Plain-text document sources:

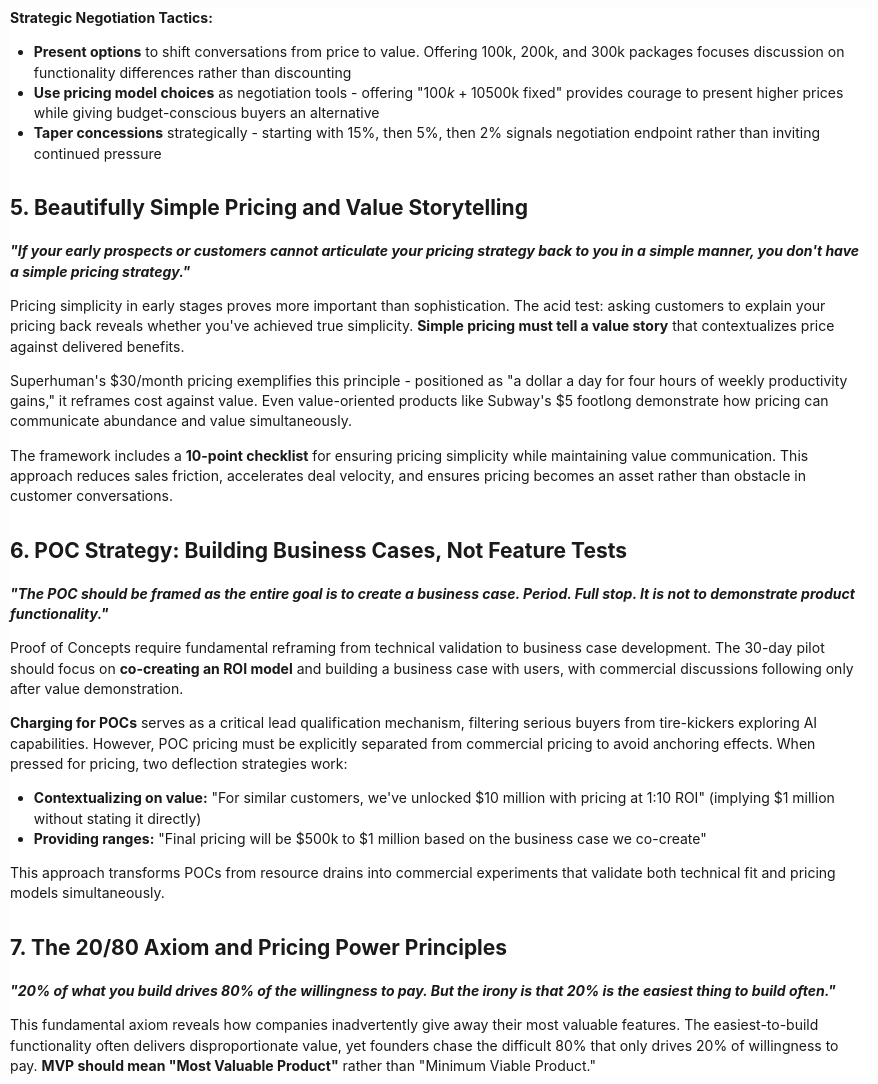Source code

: **Strategic Negotiation Tactics:**
- **Present options** to shift conversations from price to value. Offering 100k, 200k, and 300k packages focuses discussion on functionality differences rather than discounting
- **Use pricing model choices** as negotiation tools - offering "$100k + 10% of incremental value" versus "$500k fixed" provides courage to present higher prices while giving budget-conscious buyers an alternative
- **Taper concessions** strategically - starting with 15%, then 5%, then 2% signals negotiation endpoint rather than inviting continued pressure

## 5. Beautifully Simple Pricing and Value Storytelling

***"If your early prospects or customers cannot articulate your pricing strategy back to you in a simple manner, you don't have a simple pricing strategy."***

Pricing simplicity in early stages proves more important than sophistication. The acid test: asking customers to explain your pricing back reveals whether you've achieved true simplicity. **Simple pricing must tell a value story** that contextualizes price against delivered benefits.

Superhuman's $30/month pricing exemplifies this principle - positioned as "a dollar a day for four hours of weekly productivity gains," it reframes cost against value. Even value-oriented products like Subway's $5 footlong demonstrate how pricing can communicate abundance and value simultaneously.

The framework includes a **10-point checklist** for ensuring pricing simplicity while maintaining value communication. This approach reduces sales friction, accelerates deal velocity, and ensures pricing becomes an asset rather than obstacle in customer conversations.

## 6. POC Strategy: Building Business Cases, Not Feature Tests

***"The POC should be framed as the entire goal is to create a business case. Period. Full stop. It is not to demonstrate product functionality."***

Proof of Concepts require fundamental reframing from technical validation to business case development. The 30-day pilot should focus on **co-creating an ROI model** and building a business case with users, with commercial discussions following only after value demonstration.

**Charging for POCs** serves as a critical lead qualification mechanism, filtering serious buyers from tire-kickers exploring AI capabilities. However, POC pricing must be explicitly separated from commercial pricing to avoid anchoring effects. When pressed for pricing, two deflection strategies work:
- **Contextualizing on value:** "For similar customers, we've unlocked $10 million with pricing at 1:10 ROI" (implying $1 million without stating it directly)
- **Providing ranges:** "Final pricing will be $500k to $1 million based on the business case we co-create"

This approach transforms POCs from resource drains into commercial experiments that validate both technical fit and pricing models simultaneously.

## 7. The 20/80 Axiom and Pricing Power Principles

***"20% of what you build drives 80% of the willingness to pay. But the irony is that 20% is the easiest thing to build often."***

This fundamental axiom reveals how companies inadvertently give away their most valuable features. The easiest-to-build functionality often delivers disproportionate value, yet founders chase the difficult 80% that only drives 20% of willingness to pay. **MVP should mean "Most Valuable Product"** rather than "Minimum Viable Product."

Exercise –
Edit the stretch from the line containing "This approach transforms" through the end of the data so that "resource drains" becomes "cost centers", changing nothing else and returning only those lines.

Answer to the exercise –
This approach transforms POCs from cost centers into commercial experiments that validate both technical fit and pricing models simultaneously.

## 7. The 20/80 Axiom and Pricing Power Principles

***"20% of what you build drives 80% of the willingness to pay. But the irony is that 20% is the easiest thing to build often."***

This fundamental axiom reveals how companies inadvertently give away their most valuable features. The easiest-to-build functionality often delivers disproportionate value, yet founders chase the difficult 80% that only drives 20% of willingness to pay. **MVP should mean "Most Valuable Product"** rather than "Minimum Viable Product."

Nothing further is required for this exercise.